やってみて、思った通りの成果が出せなくとも、達成できるまでの覚悟があることや、教えてもらえなくても主体的に学び取る行動を約束することを示す必要があります。
方法2 自分で事業を起こす、起業する
本当に自分がやりたいこと、実現したい未来があるのであれば起業の一択しかないと思っています。就職は、創業者や経営者が描いた目的や目標を一緒に役割を担いながら実現することです。
当然ながら個人の想いよりも、経営者や顧客、組織などの想いが優先されます。
今の時代、起業すること自体はそう難しくありません。若手が起業するために支援してくれる団体やコミュニティもたくさんあります。なんなら、自分の通っている大学に相談できるゼミや教授すらいます。
さらにいえば、必ずしも1度で成功する必要もありません。
起業という経験をすれば、たとえ失敗したとしても、自分が直接社会にサービス提供者側として関わることでしか発見できない、気づきや課題に遭遇します。同じような働き方で、個人事業主という働き方がありますが、安易に直近で得られる収入面だけでこの選択をすることはあまりオススメしません。
個人事業主ということは、自分(個人)が持っているモノ(スキルや経験値、創作物)を人や社会に提供することでお金を得るという豊富です。
つまり、提供できるモノの価値を毎年上げ続けていかなくては、年収を上げていくことは難しいということです。将来的に提供できるモノの価値をあげるに充分な資産(人脈、専門知識・スキル、経験の幅と量、オリジナリティ、自己投資できるお金と時間)が蓄えられていないのであれば、違う方法をオススメします。
方法3 お金のかからない生活を主軸にする
完全に社会との繋がりを断つことは難しいですが、自分自身の支出を極力制限するミニマルな生活を実現することはできます。例えば、地方の過疎地域では移住者に支援金が出たり、家賃や住む場所まで補助してくれたり、畑までついているようなこともあります。

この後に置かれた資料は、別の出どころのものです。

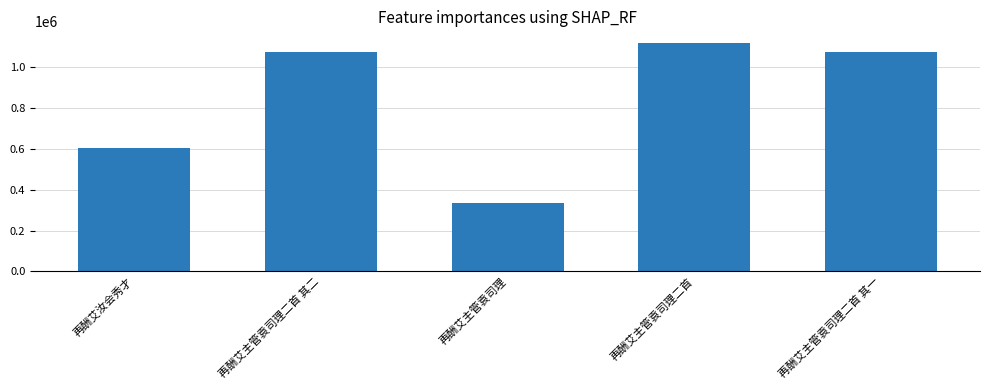

What is the approximate value at 再酬艾主管袁司理二首, to the nearest 50?

1120800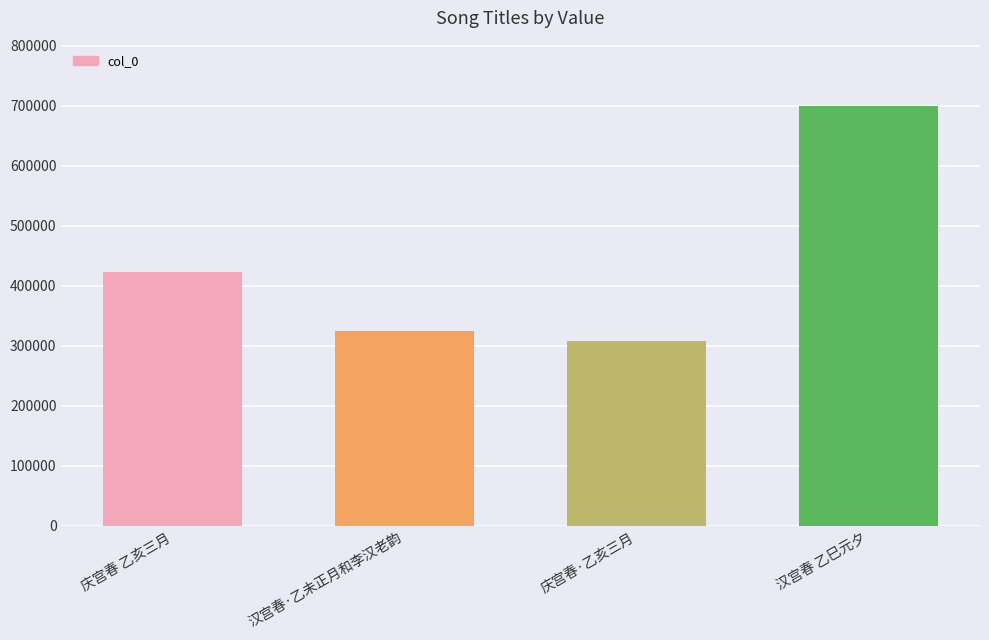

List the labels in order of value, smallest first.

庆宫春·乙亥三月, 汉宫春·乙未正月和李汉老韵, 庆宫春 乙亥三月, 汉宫春 乙巳元夕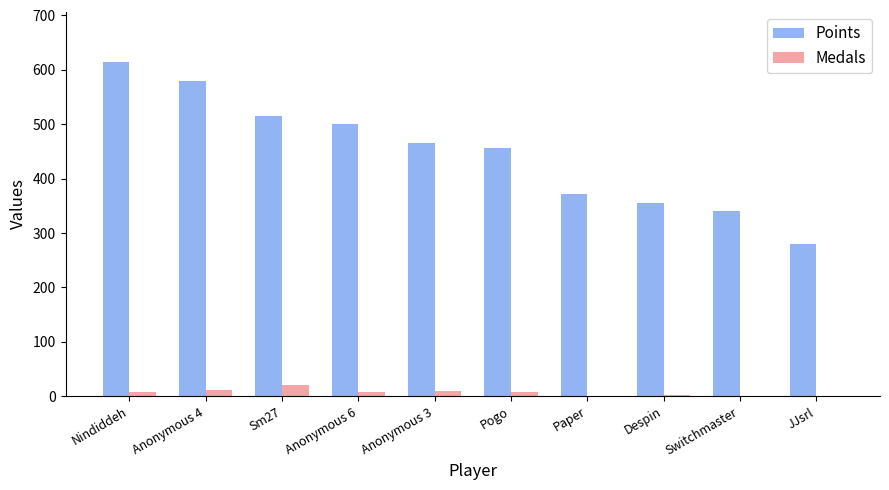

How many groups of bars are there?

10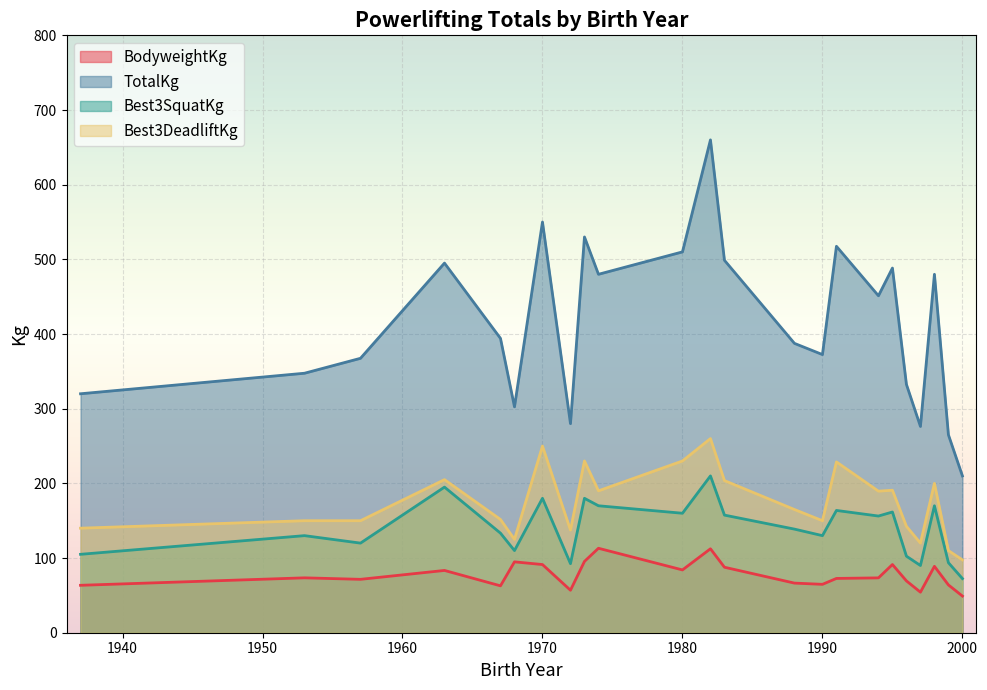

True or false: Best3DeadliftKg and TotalKg cross at least once.

False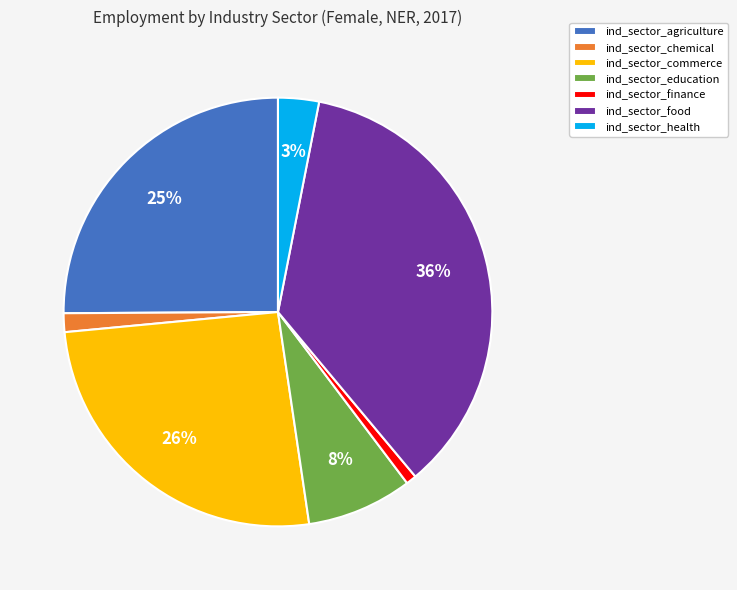

Count the number of slices in the pie.

7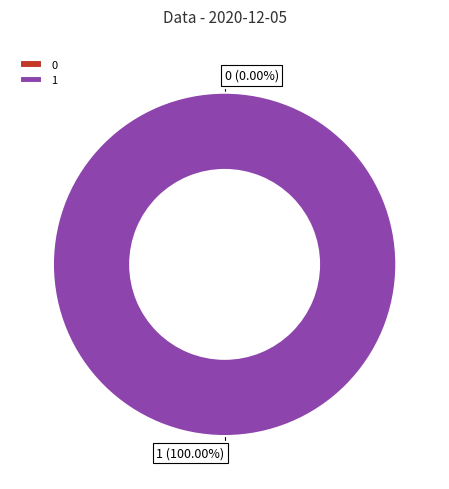

What percentage is the 1 slice, to the nearest percent?

100%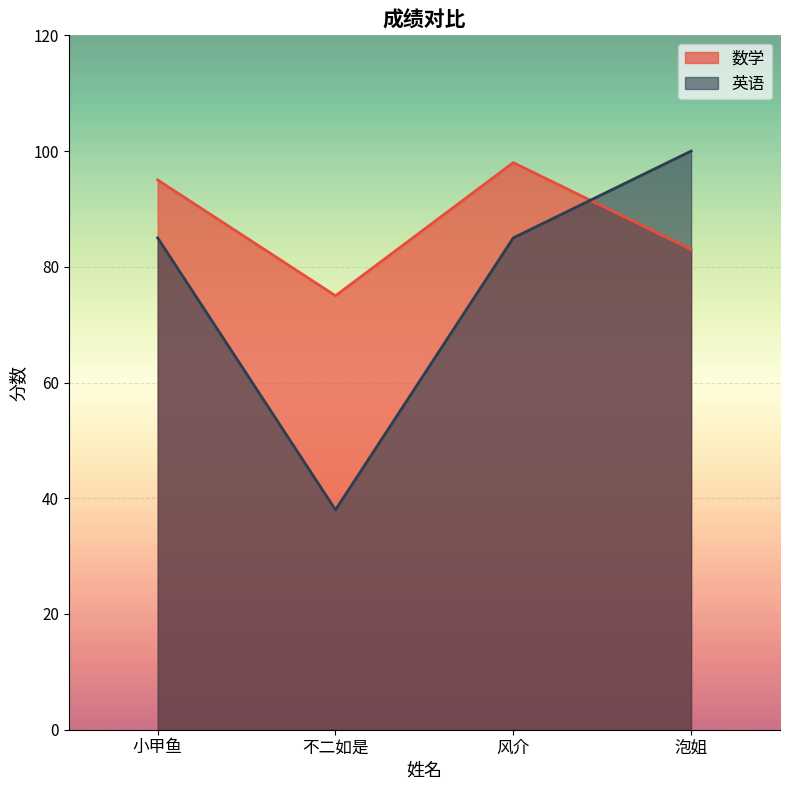

What is the total value across all series at 泡姐?

183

なんで就活をしないといけないのか、就活する理由として、「生活費のために働かないといけないから」と回答する人も少なくないですが、その理由は一部であって全てではないはずです。
支出を減らせば、収入が少なくとも生活できますし、金銭的消費だけが人生を豊かにするものではないはずです。今の時代、どこにいてもインターネット環境さえあれば、世界中の人と繋がることができ、世界最高レベルの教育も受けることだって可能です。
なんで就活しないといけないのか、就活する理由を考える前に、どんな人生の選択肢があるのか、をまず知らないといけないのかもしれませんね。
筆者からのメッセージ
さて、みなさんは「なんで就活しているの?就活する理由って何?」と質問されたらどう答えますか?
私自身は大学3年生と大学院修士1年生と2度就活を経験しました。
1度目は大失敗で、1社も内定を獲得できませんでした。様々な理由から、大学院へと進学したのですが、2度目の就活の時に大きな気づきを得ます。それは、私自身が大学院まで通って、たくさんの時間やお金を投資した割に、その時点で社会に提供できる価値が労働力や時間以外に全くないということでした。浪人もしていたので、他の就活生よりも3つも年を重ねいて、差がないのです。
自分の現状に気づきとにかく焦って、できる限り可能性に投資をしてくれる企業を探し、選考を受けました。結果、数社内定をいただくことができ、その中でも一番自分の価値創造を模索できる企業を選択しました。
当時のエントリーシートには、
「私にとって、就活を通じて新卒として入社することは、社会人としての修行期間を会社から認められて得ることだと思っています。ですから、やりたいことよりも為すべきことをいかに早く、期待以上に達成するかが重要だと考えます。」
と書いてありました。(なんか丁寧だけど、上から目線w 恥ずw)
就活は全てではありません。
就活で勝ち負けも決まりません。
結局は社会に出て何を為すか、入社後活躍できるかです。
就活という手段にとらわれず、まずは自分がどうやって社会に出ていけば良いのか、それまでにどんな時間の過ごし方をすべきなのか、少しだけ立ち止まって考えてみても良いのかもしれません。